Additionally, we sought to integrate DPR to the sPESI score to determine whether its prognostic utility could be enhanced with additional criteria reflective of prothrombotic status. Our integrative model demonstrated an increase in the area under the ROC curve for assessing SAEs (AUC: a), suggesting improved predictive value compared to that of the sPESI score alone.
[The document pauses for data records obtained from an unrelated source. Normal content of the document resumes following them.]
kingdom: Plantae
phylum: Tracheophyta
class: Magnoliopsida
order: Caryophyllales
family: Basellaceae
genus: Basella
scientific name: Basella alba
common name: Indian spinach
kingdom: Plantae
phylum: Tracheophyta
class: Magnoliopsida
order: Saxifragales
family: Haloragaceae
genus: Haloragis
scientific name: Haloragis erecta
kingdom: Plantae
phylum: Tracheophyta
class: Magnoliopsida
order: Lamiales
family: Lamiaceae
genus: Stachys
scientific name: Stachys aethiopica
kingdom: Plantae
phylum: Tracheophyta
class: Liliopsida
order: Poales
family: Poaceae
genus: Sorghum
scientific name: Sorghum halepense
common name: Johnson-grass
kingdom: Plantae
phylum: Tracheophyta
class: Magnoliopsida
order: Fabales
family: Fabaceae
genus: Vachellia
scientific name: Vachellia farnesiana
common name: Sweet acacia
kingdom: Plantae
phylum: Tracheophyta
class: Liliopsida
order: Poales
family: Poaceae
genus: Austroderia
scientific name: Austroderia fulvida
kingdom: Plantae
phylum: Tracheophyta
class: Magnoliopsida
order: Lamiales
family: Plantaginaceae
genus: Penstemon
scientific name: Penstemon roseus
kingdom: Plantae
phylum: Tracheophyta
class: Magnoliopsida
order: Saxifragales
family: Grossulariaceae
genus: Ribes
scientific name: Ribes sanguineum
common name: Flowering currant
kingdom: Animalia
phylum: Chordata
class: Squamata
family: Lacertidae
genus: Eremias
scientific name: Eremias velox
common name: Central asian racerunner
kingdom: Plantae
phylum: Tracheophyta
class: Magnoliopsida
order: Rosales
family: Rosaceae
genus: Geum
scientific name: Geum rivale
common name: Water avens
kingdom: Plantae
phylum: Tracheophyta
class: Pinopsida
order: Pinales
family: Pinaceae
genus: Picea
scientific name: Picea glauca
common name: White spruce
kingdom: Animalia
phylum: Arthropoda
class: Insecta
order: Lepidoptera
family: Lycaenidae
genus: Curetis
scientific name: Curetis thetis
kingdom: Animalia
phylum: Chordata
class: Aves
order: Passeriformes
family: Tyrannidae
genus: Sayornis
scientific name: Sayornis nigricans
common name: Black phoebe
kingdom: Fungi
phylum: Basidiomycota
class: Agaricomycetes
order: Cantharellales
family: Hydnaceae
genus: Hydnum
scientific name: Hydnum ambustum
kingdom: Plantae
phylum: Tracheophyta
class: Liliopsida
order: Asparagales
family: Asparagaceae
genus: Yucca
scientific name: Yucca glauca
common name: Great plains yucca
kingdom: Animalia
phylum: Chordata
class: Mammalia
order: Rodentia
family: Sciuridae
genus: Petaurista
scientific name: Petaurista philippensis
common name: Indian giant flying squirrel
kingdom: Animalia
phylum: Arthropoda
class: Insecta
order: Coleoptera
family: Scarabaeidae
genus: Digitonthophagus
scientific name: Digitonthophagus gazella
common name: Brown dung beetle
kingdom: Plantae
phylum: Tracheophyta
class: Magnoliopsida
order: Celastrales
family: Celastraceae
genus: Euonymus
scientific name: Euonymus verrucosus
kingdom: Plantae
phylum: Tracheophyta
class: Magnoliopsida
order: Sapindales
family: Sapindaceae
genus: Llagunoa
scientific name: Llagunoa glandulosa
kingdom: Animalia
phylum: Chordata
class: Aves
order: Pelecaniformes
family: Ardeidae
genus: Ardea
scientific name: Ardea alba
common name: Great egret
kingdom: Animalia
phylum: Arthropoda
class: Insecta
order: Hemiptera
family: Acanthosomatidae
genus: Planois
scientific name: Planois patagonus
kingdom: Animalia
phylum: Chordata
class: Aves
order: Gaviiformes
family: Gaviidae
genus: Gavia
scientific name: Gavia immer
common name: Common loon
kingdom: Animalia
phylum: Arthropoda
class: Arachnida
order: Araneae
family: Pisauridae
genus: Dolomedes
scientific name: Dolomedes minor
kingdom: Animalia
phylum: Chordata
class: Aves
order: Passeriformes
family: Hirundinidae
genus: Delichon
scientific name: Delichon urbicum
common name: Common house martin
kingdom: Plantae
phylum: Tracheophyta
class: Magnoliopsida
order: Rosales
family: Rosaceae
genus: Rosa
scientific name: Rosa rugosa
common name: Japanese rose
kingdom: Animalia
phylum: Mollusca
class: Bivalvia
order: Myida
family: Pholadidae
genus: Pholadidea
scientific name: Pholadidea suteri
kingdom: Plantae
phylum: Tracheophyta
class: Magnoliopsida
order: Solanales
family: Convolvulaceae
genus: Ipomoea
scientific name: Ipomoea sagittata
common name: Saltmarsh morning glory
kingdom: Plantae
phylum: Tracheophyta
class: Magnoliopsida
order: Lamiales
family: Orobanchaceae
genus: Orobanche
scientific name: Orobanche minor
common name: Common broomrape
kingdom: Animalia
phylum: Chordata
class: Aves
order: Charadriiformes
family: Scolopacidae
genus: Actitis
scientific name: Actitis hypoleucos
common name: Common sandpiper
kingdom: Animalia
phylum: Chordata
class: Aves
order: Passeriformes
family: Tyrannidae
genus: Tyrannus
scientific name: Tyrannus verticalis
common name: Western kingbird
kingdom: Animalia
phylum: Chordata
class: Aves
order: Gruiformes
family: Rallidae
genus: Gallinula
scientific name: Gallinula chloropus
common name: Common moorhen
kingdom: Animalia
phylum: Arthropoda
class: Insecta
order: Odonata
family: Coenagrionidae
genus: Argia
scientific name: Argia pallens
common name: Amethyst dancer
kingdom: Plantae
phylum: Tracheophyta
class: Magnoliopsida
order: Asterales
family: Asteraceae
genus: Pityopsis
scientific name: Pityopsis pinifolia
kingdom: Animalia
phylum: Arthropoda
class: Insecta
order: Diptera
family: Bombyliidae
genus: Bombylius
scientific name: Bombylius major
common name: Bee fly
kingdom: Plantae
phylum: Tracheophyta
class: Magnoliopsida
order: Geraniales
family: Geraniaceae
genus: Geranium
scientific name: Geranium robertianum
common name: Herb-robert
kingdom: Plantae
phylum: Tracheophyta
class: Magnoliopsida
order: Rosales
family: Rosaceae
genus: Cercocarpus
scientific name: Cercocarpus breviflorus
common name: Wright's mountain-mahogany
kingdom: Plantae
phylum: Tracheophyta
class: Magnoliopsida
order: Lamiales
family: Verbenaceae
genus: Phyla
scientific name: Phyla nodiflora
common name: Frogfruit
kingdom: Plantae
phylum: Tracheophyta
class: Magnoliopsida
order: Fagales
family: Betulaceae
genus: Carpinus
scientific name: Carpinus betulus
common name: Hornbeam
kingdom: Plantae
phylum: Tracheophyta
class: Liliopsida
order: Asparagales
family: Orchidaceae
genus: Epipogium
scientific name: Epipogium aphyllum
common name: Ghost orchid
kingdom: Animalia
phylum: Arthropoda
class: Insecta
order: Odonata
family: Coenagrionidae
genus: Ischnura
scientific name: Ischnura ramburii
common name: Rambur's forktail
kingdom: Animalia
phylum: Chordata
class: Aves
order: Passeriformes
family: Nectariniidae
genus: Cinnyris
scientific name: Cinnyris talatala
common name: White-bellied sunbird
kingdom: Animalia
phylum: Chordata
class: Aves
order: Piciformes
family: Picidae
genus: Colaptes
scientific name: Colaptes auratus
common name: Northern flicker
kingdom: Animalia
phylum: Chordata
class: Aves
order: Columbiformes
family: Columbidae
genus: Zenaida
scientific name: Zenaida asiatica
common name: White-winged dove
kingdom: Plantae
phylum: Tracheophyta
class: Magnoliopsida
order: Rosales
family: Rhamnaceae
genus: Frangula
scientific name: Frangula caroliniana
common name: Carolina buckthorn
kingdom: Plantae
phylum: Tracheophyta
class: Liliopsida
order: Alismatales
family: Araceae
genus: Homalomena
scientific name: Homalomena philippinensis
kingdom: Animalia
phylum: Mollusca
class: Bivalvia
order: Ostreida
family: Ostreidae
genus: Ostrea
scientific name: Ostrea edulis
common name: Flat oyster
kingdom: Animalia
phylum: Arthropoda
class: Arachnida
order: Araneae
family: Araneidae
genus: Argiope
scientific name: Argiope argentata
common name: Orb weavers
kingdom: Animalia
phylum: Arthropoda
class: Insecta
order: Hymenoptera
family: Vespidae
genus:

The sPESI model had been demonstrated to successfully predicts 30-day mortality in APE[32, 33]. We did not observe such a substantial improvement according to the sPESI score alone. We speculated the difference was caused by the following reasons: first, remedial thrombolysis and admission to the intensive care unit for invasive mechanical ventilation as adverse events were also included into SAEs that were only discussed during hospitalization, which may slightly underestimate the incidence of adverse events, while other studies looked at the mortality within 30 days[32]. On the other hand, cigarette smoking is an established risk factor for COPD[34], an important part of SPESI, but not all patients with a history of smoking were tested for lung function our study that may weaken the prediction accuracy of sPESI. But our integrative model can still accurately identify high-risk patients, showing that DPR is a potential effective predictor.
Clinical Implications
Considering that DPR is associated with the poor prognosis of acute PE, this parameter may be a useful indicator for identifying patients at high risk of adverse events. In our study, adding DPR to the sPESI score seems to play a contributive role in predicting in-hospital serious adverse events, and may provide a more accurate risk classification. Therefore, for patients with elevated DPR, we need to strengthen clinical monitoring and formulate individualized treatment plans in a timely manner based on changes in the patient’s condition.
Although it is necessary for further evaluation in prospective randomized trials, DPR should still be considered in the process of patient risk stratification and monitoring of treatment effects.